### WHAT TO WORK ON
Beneath this line are the data; copy exactly the part of them that opens with the line containing "to prevent hair" and closes with the line containing "for external use only", and only that part.

### LISTED ENTRIES
_____
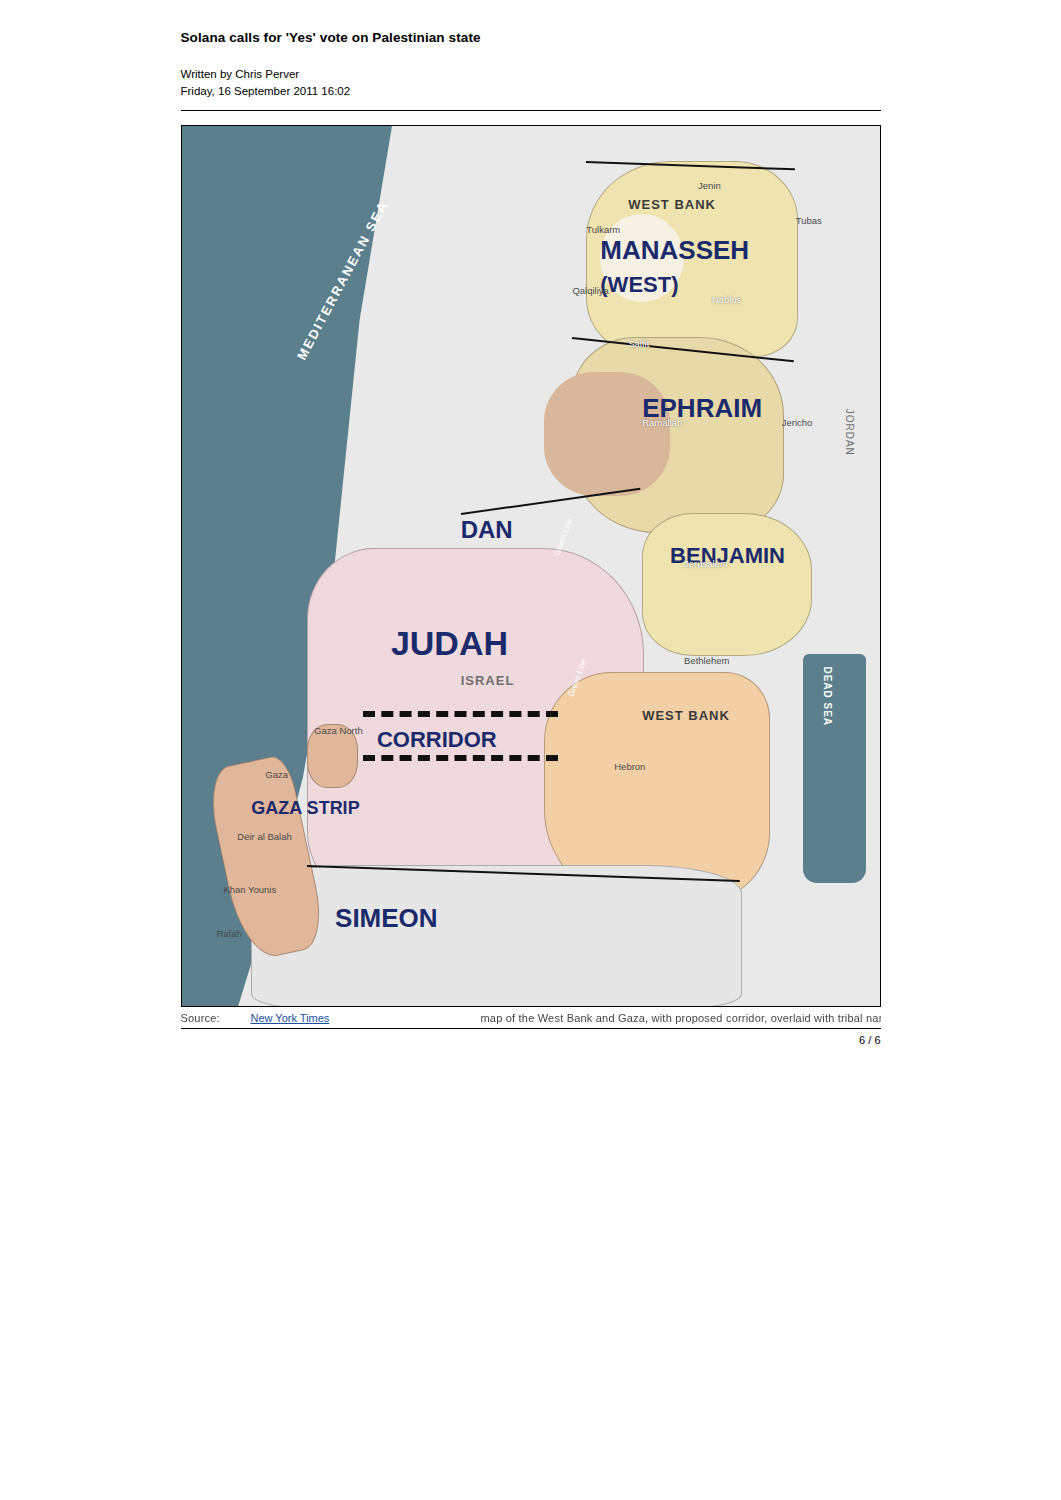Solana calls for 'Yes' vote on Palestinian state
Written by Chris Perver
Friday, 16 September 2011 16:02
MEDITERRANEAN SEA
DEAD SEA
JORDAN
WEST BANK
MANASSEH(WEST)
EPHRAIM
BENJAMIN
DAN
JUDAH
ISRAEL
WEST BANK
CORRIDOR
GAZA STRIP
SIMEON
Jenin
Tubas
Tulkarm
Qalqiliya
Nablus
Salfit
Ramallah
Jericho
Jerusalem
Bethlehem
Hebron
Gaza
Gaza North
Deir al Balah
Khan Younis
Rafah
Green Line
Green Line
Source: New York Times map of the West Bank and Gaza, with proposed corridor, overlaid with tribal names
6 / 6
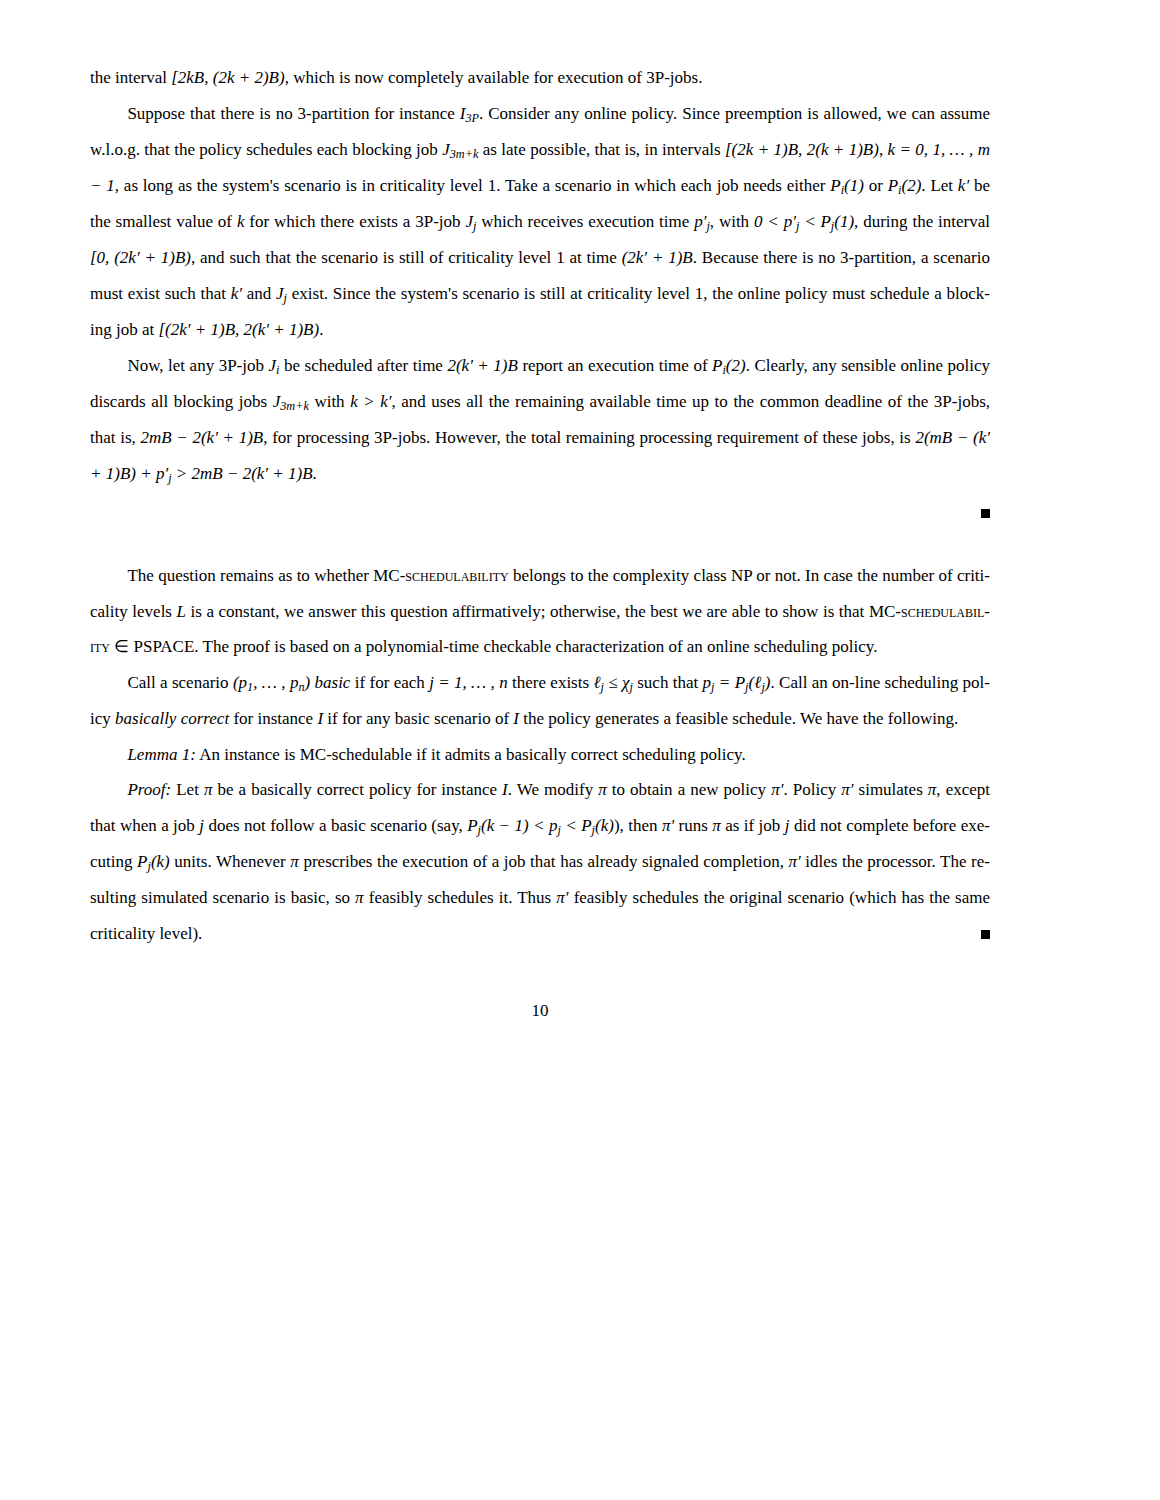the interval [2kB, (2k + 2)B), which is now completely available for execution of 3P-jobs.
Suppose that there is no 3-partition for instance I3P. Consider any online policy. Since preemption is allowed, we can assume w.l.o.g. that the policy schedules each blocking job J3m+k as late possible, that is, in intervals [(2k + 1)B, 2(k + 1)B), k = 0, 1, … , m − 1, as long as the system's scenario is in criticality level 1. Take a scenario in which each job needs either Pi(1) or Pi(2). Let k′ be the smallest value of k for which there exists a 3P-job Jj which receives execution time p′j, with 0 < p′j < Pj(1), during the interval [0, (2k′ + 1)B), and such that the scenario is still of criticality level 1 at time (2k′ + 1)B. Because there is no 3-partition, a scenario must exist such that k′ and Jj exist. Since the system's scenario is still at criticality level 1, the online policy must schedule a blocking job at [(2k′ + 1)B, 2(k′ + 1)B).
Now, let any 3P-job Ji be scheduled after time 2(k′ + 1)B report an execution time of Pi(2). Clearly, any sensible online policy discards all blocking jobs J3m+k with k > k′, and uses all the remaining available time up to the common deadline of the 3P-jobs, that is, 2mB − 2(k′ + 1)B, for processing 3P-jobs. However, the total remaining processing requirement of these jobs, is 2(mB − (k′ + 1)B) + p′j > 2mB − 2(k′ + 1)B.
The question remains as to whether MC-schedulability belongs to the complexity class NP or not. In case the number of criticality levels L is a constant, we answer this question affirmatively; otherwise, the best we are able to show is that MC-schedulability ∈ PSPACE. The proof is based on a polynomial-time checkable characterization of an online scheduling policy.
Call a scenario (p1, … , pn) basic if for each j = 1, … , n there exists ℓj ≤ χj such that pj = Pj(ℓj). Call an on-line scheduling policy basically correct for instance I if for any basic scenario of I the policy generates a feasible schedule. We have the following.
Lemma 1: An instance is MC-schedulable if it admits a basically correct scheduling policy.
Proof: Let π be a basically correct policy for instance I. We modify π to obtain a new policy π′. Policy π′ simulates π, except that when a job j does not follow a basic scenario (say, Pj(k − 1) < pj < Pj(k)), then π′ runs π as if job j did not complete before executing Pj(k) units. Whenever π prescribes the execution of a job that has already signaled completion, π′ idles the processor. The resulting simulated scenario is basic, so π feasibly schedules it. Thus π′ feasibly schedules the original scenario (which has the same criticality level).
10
_____
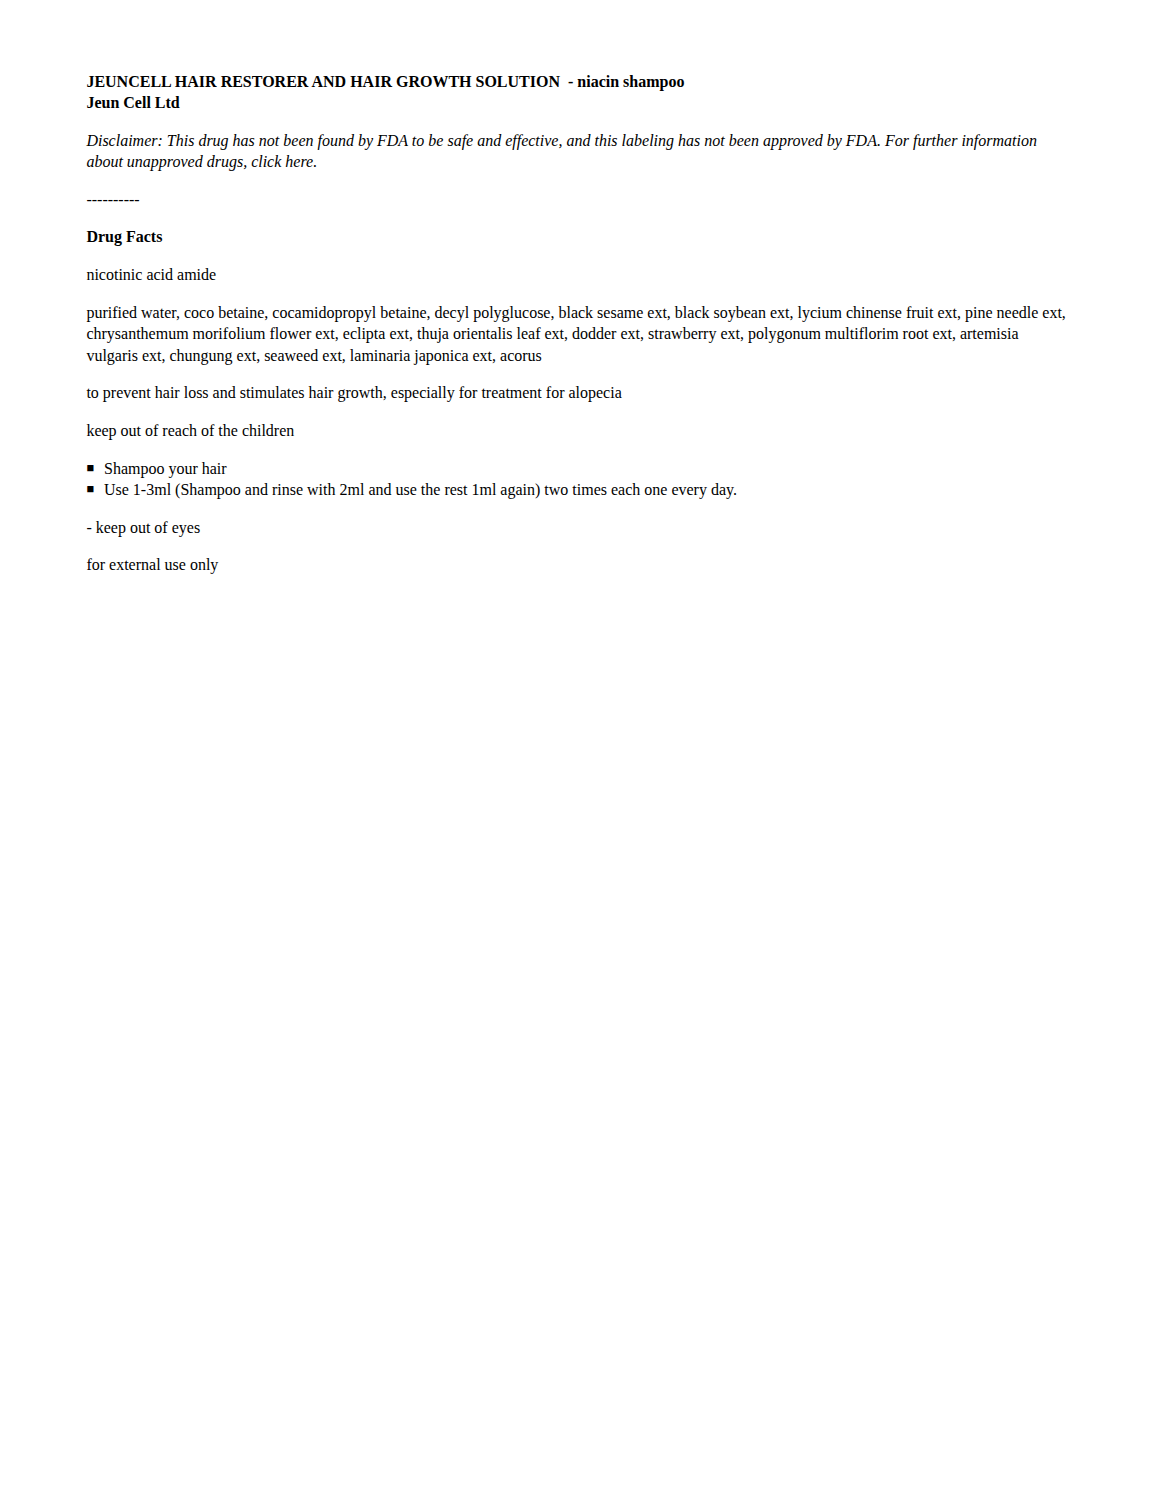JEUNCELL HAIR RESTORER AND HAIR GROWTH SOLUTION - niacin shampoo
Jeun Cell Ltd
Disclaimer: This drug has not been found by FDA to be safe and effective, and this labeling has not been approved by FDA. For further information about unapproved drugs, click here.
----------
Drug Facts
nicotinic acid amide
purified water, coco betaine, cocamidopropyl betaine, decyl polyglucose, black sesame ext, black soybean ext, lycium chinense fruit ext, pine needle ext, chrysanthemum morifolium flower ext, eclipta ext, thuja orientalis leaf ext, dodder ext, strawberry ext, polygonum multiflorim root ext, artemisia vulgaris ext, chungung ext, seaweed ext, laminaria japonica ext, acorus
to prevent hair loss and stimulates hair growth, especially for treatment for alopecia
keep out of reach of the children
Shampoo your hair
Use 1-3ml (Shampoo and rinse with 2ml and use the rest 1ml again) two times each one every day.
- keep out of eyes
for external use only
_____
### EXERCISE RESPONSE
to prevent hair loss and stimulates hair growth, especially for treatment for alopecia
keep out of reach of the children
Shampoo your hair
Use 1-3ml (Shampoo and rinse with 2ml and use the rest 1ml again) two times each one every day.
- keep out of eyes
for external use only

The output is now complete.